I’m not going in a car, I told myself.
Sometimes, all I needed to do to change the future was to convince myself I was going to change. When I saw the future of me at the dentist, getting all my teeth pulled because of too many butterscotch candies, I just told myself, “I will no longer eat them.” And the more I thought that, the more that memory of me at the dentist faded, became less real. So telling myself I would not drive a car should have worked. Instead, though, the memory seemed clearer. I could make out the pretty spiderweb pattern on the windshield, I could feel the zip of the seat belt on my chest, my fingers digging into the soft plastic seat.

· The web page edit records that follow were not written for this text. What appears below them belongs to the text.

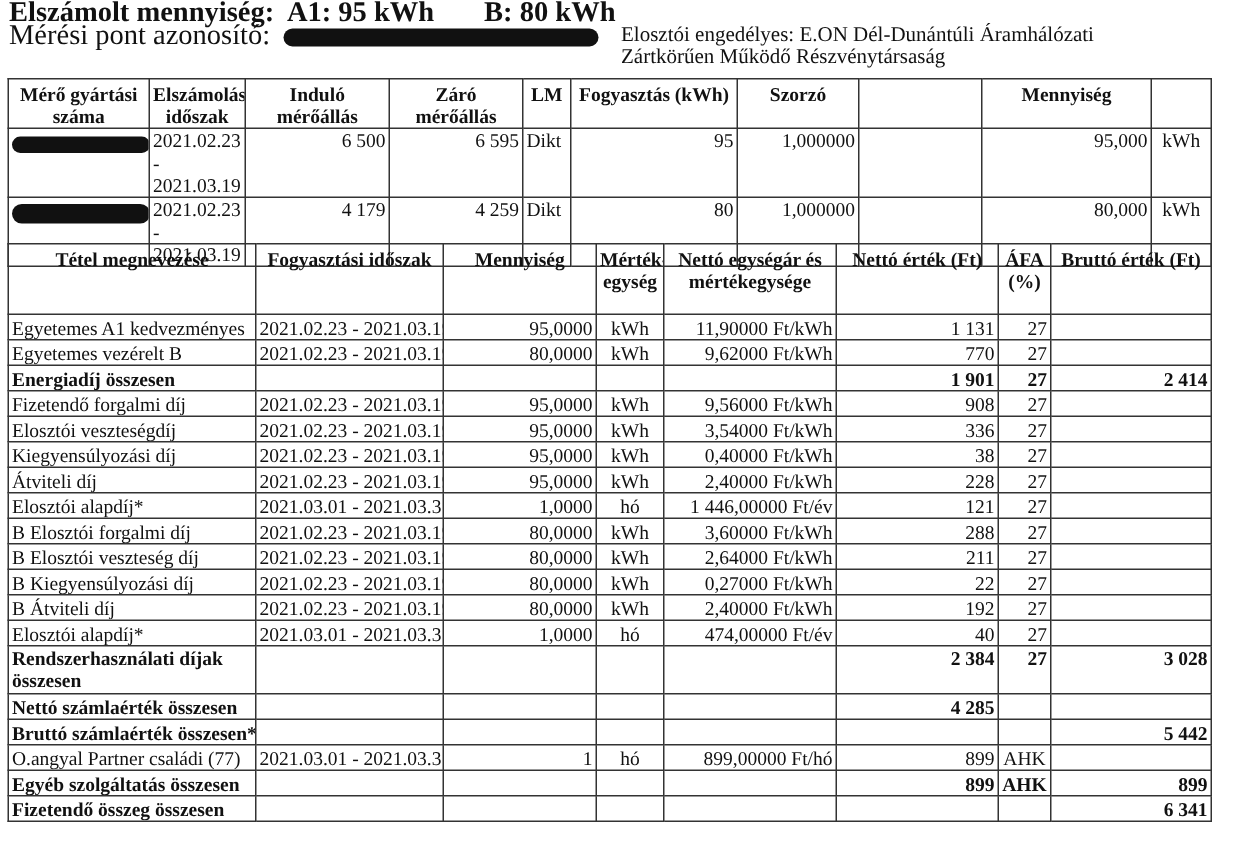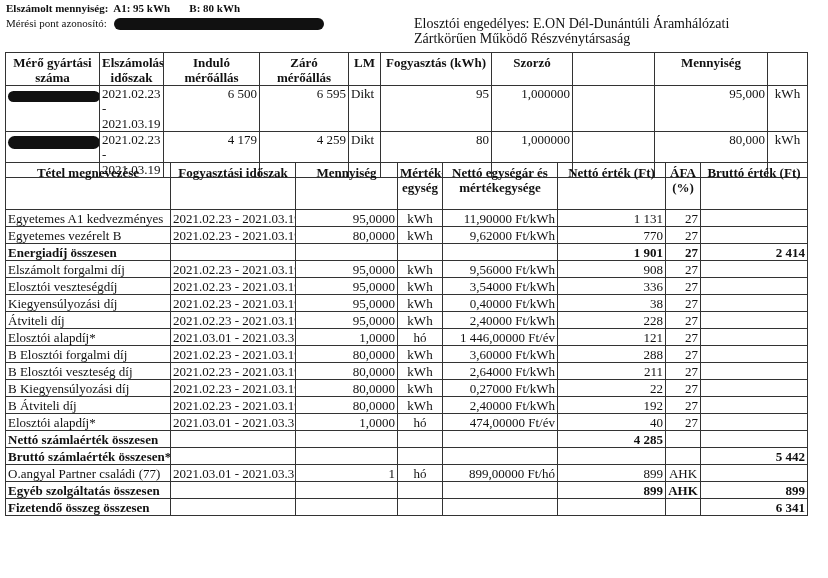"Elszámolt mennyiség: A1: 95 kWh" .hdr-left { font-size: 11px -> 19px }
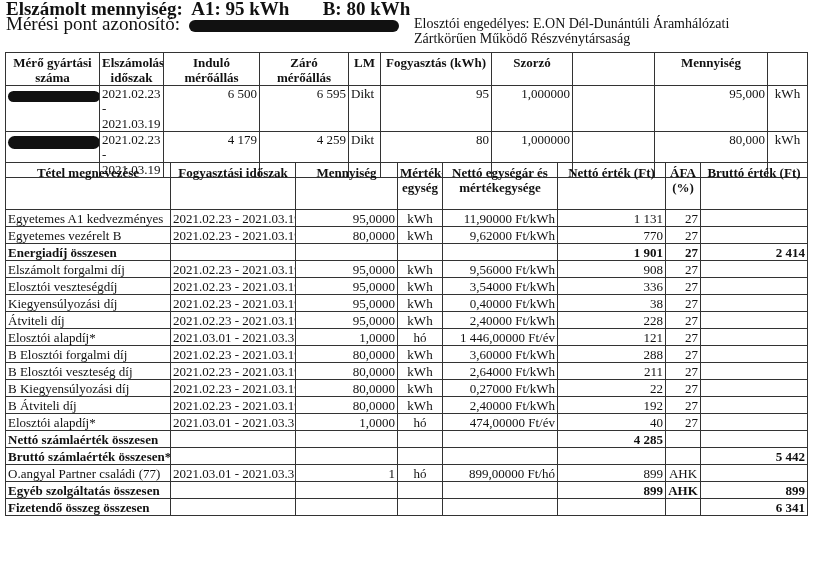"Elszámolt forgalmi díj" td { text: Elszámolt -> Fizetendő }
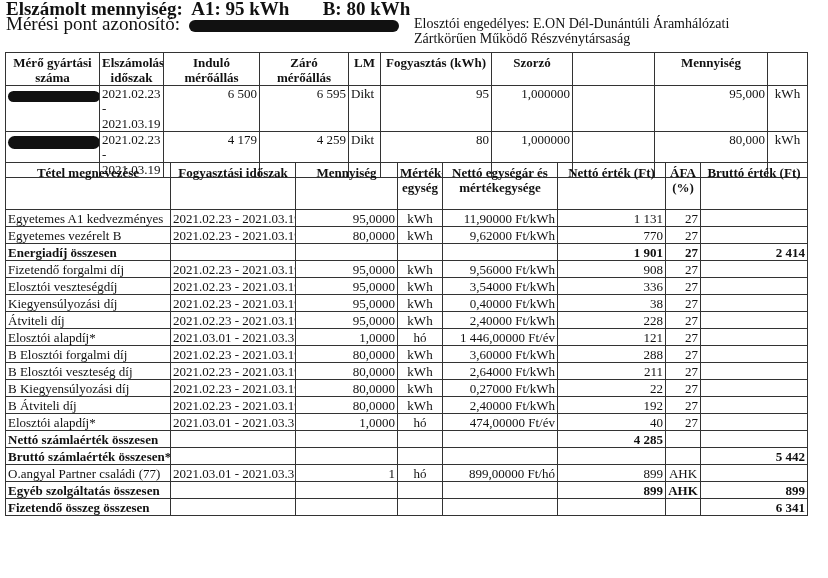"Rendszerhasználati díjak összesen" tr.bold { html: none -> <tr> <td>Rendszerhasználati díjak összesen</td> <td></td> <td></td> <td></td> <td></td> <td>2 384</td> <td>27</td> <td>3 028</td> </tr> }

But I am not going in a car. You got that? No car!
But there was no cycling. No new memories. Nothing to suggest that I’d changed the future. It was useless and crazy, arguing with my own mind. Like arguing with a girl. No matter what my position was, I could never win.
I changed my shorts and pulled an old surfing T-shirt over my head as I ran down the stairs. The You Wills whispered and I tried not to pay attention, but random things floated through my mind: unmentionables, lighthouse, fire-engine red. Something smelled like strawberries. When I reached the screen door, Nan was standing by the washing machine. “It’s laundry day,” she said, a tinge of defeat in her voice.
I realized why she was upset when I saw the cast on her arm and remembered her injury. Nan was one of those people who would keep chugging along even with every bone in her body broken. I rushed to her side, despite the fact that on the few occasions I’d helped with laundry in the past, I’d almost been scarred for life. Something about having to handle my mom’s and grandmother’s silky, giant underwear, knowing that Nan handled mine, hanging them up on the line outside for the whole world to see. I’d much rather believe they just dried and folded themselves and jumped into my drawer. But with one arm, Nan was pretty helpless. “Yeah, I can help.”
“Oh, perfect,” she said, to my dismay. She pointed to a big wicker basket of damp whites, all ready to go out on the line. Perfect. Her unmentionables, or at least, that’s what Nan called them.
“How is your arm feeling?” I asked, hoping she’d say it was miraculously cured and she could take off the cast. I wasn’t sure I could handle more than one week of laundry.
“Oh, fine,” she answered through gritted teeth. She waved me out the door.
I walked outside and grabbed the bucket of clothespins, then started with my socks. The easy thing. Unfortunately since I’d only gone running once this week, I only had one pair in the laundry. I moved on to my boxers, hoping that by the time I got to the more serious stuff, a rainstorm would come or the world would implode or something. I was just clipping the last pair to the line when the world did implode. Because she started coming up the pathway. Taryn. And here I was, surrounded by my underwear, all flapping happily in the breeze.
Okay, maybe a real man wouldn’t have felt weird about it. It was completely third grade to be embarrassed. But I was. Like I said, I didn’t have much real experience with girls. And it was embarrassing enough as it was, being accosted in my ugly backyard, which was all overgrown and filled with rusting, peeling patio furniture. There were faded green aliens and army men (you really couldn’t tell the difference) painted on the clamshells that surrounded the cracked walk. I’d made a bird feeder out of Popsicle sticks and that was there, too, lopsided and pathetic, by Nan’s garden. Nan saved every weird creative endeavor from my youth; they were valued trophies to her. The garbage cans were nearby, and they still reeked from the fish from a few nights before. All my surroundings reeked too much of me, of things I didn’t want Taryn knowing about.
She approached cautiously. She was wearing sunglasses and her hair was up in a bun, making her look older and even more out of my league. “Are you better now?” she asked. “I just came to check on you.”